Jerome attacked Pelagianism for saying that humans had the potential to be sinless, and connected it with other recognized heresies, including Origenism, Jovinianism, Manichaeanism, and Priscillianism. Scholar Michael Rackett noted that the linkage of Pelagianism and Origenism was "dubious" but influential. Jerome also disagreed with Pelagius' strong view of free will. In 415, he wrote Dialogus adversus Pelagianos to refute Pelagian statements. Noting that Jerome was also an ascetic and critical of earthly wealth, historian Wolf Liebeschuetz suggested that his motive for opposing Pelagianism was envy of Pelagius' success. In 415, Augustine's emissary Orosius brought charges against Pelagius at a council in Jerusalem, which were referred to Rome for judgement. The same year, the exiled Gallic bishops Heros of Arles and Lazarus of Aix accused Pelagius of heresy, citing passages in Caelestius' Liber de 13 capitula. Pelagius defended himself by disavowing Caelestius' teachings, leading to his acquittal at the Synod of Diospolis in Lod, which proved to be a key turning point in the controversy. Following the verdict, Augustine convinced two synods in North Africa to condemn Pelagianism, whose findings were partially confirmed by Pope Innocent I. In January 417, shortly before his death, Innocent excommunicated Pelagius and two of his followers. Innocent's successor, Zosimus, reversed the judgement against Pelagius, but backtracked following pressure from the African bishops. Pelagianism was later condemned at the Council of Carthage in 418, after which Zosimus issued the Epistola tractoria excommunicating both Pelagius and Caelestius. Concern that Pelagianism undermined the role of the clergy and episcopacy was specifically cited in the judgement.

**What is asked**
A: List every heresy that, according to the passage on the Pelagian controversy, Jerome connected with Pelagianism.
B: Extend the passage on the Pelagian controversy, picking up after its final sentence.
The data that follow have no connection to the passage on the Pelagian controversy.

**Supplied material**
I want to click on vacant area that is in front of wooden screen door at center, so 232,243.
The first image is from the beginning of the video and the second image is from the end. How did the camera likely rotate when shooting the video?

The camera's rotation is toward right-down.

==

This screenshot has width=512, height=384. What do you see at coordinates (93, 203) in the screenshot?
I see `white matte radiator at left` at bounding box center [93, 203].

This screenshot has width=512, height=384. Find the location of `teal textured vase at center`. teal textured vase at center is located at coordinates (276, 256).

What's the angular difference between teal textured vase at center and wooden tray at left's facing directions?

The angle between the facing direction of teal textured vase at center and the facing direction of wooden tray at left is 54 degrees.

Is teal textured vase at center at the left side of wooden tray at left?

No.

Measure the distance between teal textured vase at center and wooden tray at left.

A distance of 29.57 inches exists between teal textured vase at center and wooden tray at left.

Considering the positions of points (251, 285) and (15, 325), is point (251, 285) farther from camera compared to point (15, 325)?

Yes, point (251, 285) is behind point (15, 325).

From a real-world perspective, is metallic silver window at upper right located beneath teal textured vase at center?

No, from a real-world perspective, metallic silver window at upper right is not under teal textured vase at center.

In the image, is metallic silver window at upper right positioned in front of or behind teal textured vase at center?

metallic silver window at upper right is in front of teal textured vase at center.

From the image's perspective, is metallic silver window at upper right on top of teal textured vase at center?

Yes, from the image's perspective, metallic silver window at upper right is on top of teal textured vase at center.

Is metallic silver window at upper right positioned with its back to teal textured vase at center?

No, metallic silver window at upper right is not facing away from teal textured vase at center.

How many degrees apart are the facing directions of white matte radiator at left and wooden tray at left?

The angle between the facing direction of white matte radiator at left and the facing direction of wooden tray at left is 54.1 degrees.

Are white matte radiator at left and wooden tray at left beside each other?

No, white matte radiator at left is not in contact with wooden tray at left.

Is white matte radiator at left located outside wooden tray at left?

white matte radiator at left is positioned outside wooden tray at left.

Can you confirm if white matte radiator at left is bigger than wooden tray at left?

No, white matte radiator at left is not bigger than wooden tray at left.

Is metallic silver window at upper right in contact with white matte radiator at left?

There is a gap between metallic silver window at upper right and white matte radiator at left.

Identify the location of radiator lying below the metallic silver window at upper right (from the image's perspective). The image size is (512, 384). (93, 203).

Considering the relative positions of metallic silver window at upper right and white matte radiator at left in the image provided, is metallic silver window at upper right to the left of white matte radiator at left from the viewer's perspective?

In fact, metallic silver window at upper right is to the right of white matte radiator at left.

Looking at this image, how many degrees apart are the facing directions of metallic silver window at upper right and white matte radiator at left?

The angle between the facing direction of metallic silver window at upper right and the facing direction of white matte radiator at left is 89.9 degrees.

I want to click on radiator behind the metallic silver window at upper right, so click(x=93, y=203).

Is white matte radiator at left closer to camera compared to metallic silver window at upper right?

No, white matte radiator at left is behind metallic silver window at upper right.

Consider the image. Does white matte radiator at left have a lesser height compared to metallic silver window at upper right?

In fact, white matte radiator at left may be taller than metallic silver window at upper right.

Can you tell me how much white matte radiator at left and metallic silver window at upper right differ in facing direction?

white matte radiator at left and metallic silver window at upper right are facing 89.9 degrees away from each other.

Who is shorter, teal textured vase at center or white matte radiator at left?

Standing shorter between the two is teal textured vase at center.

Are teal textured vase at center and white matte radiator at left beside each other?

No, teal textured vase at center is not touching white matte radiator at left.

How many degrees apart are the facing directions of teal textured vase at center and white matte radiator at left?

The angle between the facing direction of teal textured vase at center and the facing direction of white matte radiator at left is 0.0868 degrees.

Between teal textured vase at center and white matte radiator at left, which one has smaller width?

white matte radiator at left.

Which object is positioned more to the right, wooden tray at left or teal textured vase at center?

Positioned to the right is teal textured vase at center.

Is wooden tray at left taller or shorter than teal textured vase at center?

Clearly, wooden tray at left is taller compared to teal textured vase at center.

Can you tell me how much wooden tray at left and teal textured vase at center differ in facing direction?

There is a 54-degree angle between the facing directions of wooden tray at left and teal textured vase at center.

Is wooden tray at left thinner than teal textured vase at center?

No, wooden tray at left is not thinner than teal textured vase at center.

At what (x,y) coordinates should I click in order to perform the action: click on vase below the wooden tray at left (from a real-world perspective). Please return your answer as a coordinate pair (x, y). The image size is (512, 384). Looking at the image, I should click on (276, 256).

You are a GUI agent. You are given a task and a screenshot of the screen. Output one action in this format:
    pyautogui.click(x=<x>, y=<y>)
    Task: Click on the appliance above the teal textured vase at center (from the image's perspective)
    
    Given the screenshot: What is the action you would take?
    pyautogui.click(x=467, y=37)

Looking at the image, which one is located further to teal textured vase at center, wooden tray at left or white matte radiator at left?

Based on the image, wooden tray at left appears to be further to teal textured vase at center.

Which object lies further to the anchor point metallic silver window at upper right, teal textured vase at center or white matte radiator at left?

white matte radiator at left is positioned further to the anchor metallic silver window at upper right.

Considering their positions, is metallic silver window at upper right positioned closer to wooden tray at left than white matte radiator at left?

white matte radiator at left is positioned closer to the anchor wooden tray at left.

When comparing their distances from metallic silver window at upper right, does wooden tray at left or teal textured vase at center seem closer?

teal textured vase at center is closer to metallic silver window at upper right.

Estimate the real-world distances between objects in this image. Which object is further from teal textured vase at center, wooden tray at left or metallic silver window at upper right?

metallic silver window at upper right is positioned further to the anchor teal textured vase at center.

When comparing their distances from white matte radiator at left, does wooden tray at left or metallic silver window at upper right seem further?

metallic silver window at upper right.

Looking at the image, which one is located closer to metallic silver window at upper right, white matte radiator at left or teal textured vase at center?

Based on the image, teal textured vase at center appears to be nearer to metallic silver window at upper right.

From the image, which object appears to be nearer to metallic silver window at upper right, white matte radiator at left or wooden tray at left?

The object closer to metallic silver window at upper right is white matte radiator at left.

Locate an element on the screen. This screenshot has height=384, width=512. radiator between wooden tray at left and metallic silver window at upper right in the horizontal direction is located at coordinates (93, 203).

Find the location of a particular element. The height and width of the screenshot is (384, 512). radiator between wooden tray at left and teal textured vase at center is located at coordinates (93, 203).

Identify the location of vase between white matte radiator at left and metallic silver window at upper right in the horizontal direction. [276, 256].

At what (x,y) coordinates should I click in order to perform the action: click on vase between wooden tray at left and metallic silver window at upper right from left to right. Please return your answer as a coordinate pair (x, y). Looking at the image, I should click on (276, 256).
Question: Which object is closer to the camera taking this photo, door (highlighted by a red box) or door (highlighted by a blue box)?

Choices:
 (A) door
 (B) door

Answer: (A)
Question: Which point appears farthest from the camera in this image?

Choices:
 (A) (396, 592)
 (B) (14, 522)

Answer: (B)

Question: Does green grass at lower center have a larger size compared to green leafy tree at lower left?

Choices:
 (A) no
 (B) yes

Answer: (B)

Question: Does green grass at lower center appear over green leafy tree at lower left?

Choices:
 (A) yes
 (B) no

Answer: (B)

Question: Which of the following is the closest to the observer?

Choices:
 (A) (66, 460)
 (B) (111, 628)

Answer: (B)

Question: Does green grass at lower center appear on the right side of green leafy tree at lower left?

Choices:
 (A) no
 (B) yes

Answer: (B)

* * *

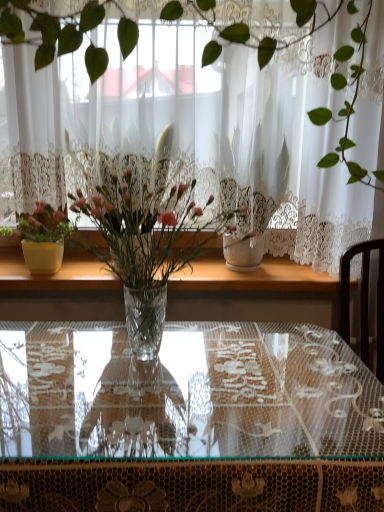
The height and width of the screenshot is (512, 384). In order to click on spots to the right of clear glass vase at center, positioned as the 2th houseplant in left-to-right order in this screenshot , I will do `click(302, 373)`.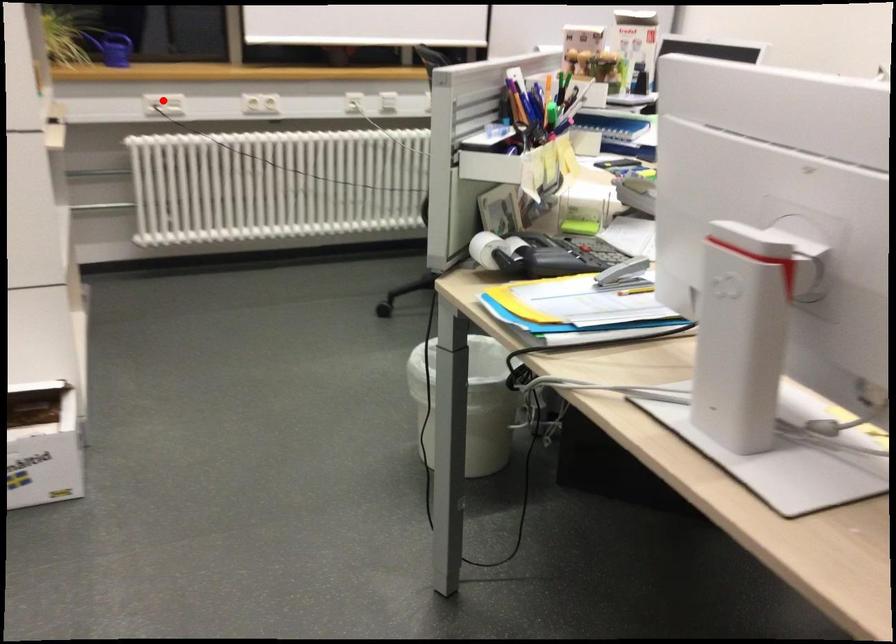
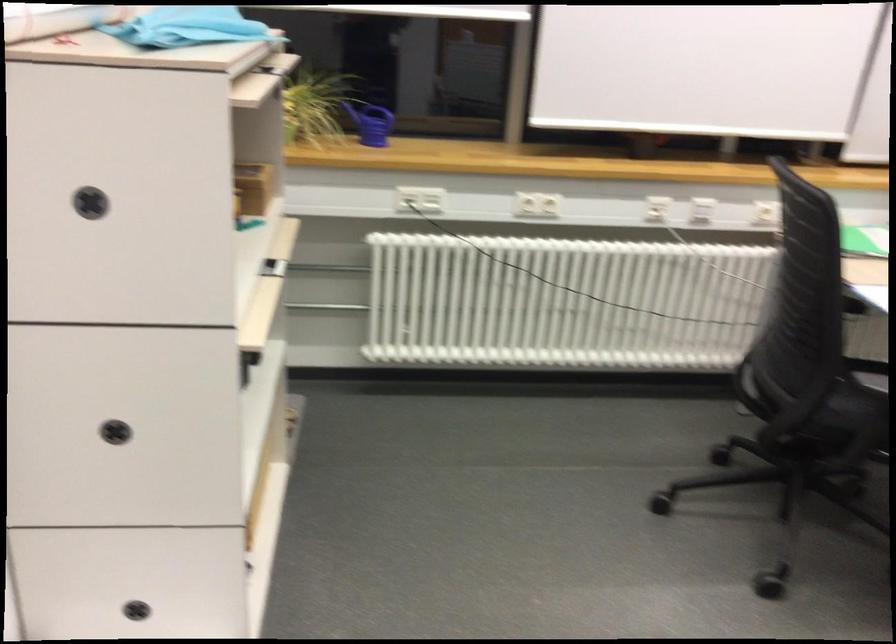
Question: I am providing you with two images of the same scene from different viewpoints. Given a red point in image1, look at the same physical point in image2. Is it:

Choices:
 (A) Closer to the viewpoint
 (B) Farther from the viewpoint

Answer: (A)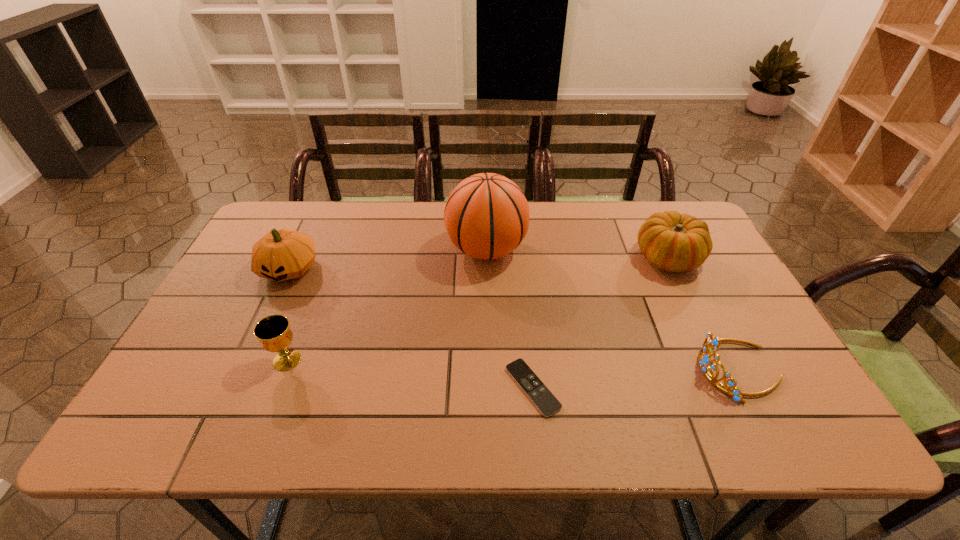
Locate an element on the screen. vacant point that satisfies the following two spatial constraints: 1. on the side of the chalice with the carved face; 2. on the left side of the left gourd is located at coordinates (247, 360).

**Task responses**
A: Origenism, Jovinianism, Manichaeanism, Priscillianism

B:
At the time, Pelagius' teachings had considerable support among Christians, especially other ascetics. Considerable parts of the Christian world had never heard of Augustine's doctrine of original sin. Eighteen Italian bishops, including Julian of Eclanum, protested against the condemnation of Pelagius and refused to follow Zosimus' Epistola tractoria. Many of them later had to seek shelter with the Greek bishops Theodore of Mopsuestia and Nestorius, leading to accusations that Pelagian errors lay beneath the Nestorian controversy over Christology. Both Pelagianism and Nestorianism were condemned at the Council of Ephesus in 431. With its supporters either condemned or forced to move to the East, Pelagianism ceased to be a viable doctrine in the Latin West. Despite repeated attempts to suppress Pelagianism and similar teachings, some followers were still active in the Ostrogothic Kingdom (493–553), most notably in Picenum and Dalmatia during the rule of Theoderic the Great. Pelagianism was also reported to be popular in Britain, as Germanus of Auxerre made at least one visit (in 429) to denounce the heresy. Some scholars, including Nowell Myres and John Morris, have suggested that Pelagianism in Britain was understood as an attack on Roman decadence and corruption, but this idea has not gained general acceptance.

== Pelagius' teachings ==
=== Free will and original sin ===
The idea that God had created anything or anyone who was evil by nature struck Pelagius as Manichean. Pelagius taught that humans were free of the burden of original sin, because it would be unjust for any person to be blamed for another's actions. According to Pelagianism, humans were created in the image of God and had been granted conscience and reason to determine right from wrong, and the ability to carry out correct actions. If "sin" could not be avoided it could not be considered sin. In Pelagius' view, the doctrine of original sin placed too little emphasis on the human capacity for self-improvement, leading either to despair or to reliance on forgiveness without responsibility. He also argued that many young Christians were comforted with false security about their salvation leading them to relax their Christian practice.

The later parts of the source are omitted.